The idea that you might have a hard time identifying the at-fault party in a defective product case can seem surprising. After all, shouldn't the manufacturer bear fault for any damages arising from the defects of its products? There are several reasons in defective product law why there could be a challenge in naming the defendant. A defective product law office will usually look at these four issues before filing a claim or suit.
Modern supply chains frequently employ components from many parties besides the main manufacturer. The typical seatbelt in an automobile, for example, comes from a supplier that only manufactures components for bigger names in the business. If the defect arose from the supplier's manufacturing, there's a good chance the supplier will be the at-fault party.
The issue gets more complex if there are multiple suppliers. A defective product law office may have to track serial and order numbers to identify which batches came from which companies.

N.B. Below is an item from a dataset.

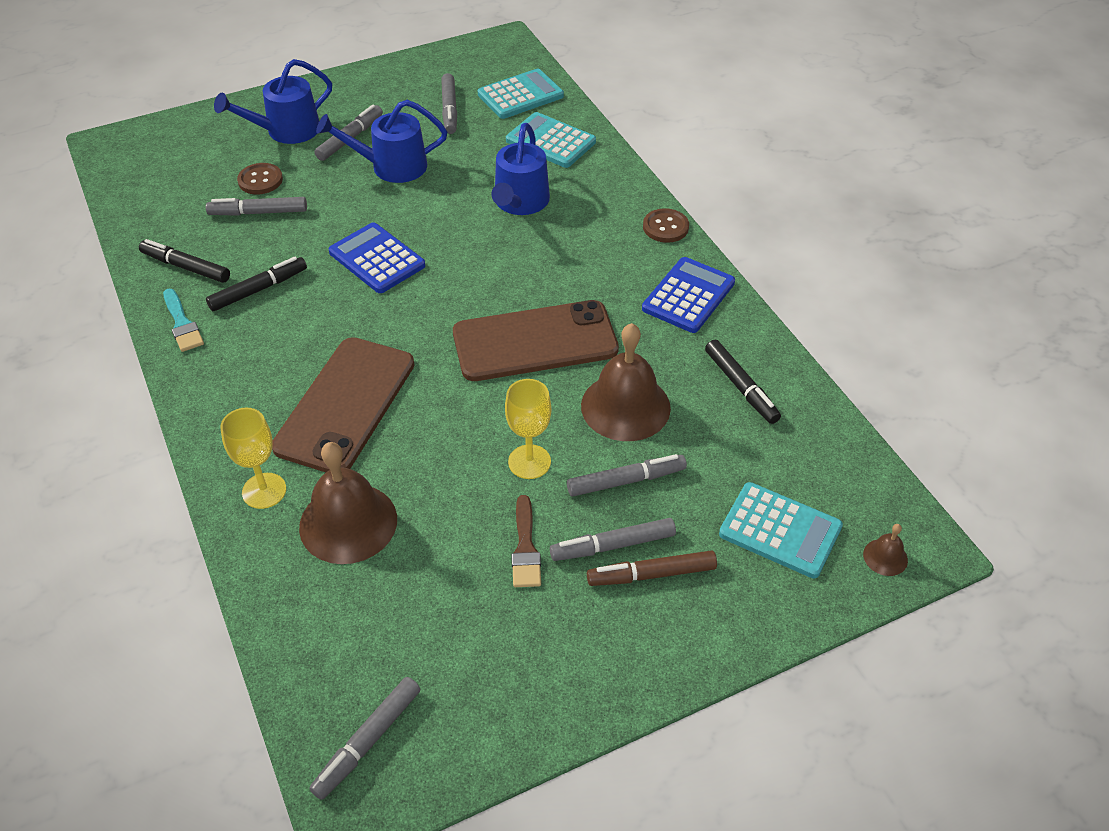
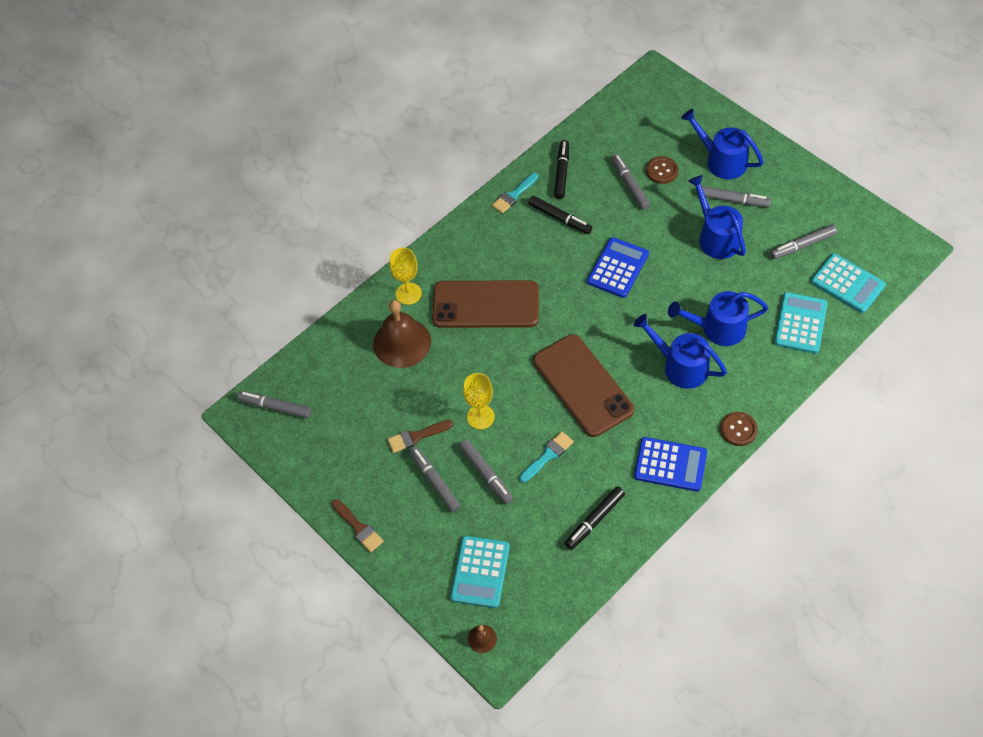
camera: 75 degrees right, 10 degrees up
(555, 247) = (680, 366): none -> blue watering can
(625, 406) = (547, 456): brown bell -> turquoise brush
(651, 574) = (421, 508): brown marker -> none
(653, 670) = (358, 527): none -> brown brush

Only then can the claimant determine which supplier might have been at fault.
One of the pains of this aspect of defective product law is that both the manufacturer and supplier may effectively say, "Not it!" The manufacturer might assert that the supplier failed to maintain quality control standards or used the wrong materials. Conversely, the supplier may argue that it did everything to the manufacturer's specifications without fail.
Businesses have strong incentives to not be at fault. They face reputation risks. Also, liability may mean increased insurance rates. Consequently, parties might try to lay the blame anywhere but themselves.
Defective product claims are often heavy with discovery. In law, discovery is the process where all the participants turn over all of the relevant information about the case. Given how heavily companies tend to document their design, testing, and manufacturing processes, there tend to be lots of discoverable materials.
The volume of discovery materials is a positive in terms of the opportunity to look for liability in the documents and data. However, it also makes the job labor-intensive. A defective product law office often employs numerous assistants to sort through discovery materials.
Finally, you may need expert testimony and reports to explain why a particular party is at fault. If a manufacturer states that it did analyses demonstrating a product's safety, you might need an expert to refute that claim. Similarly, your counsel may need to depose witnesses from the various companies to learn who knew what and when.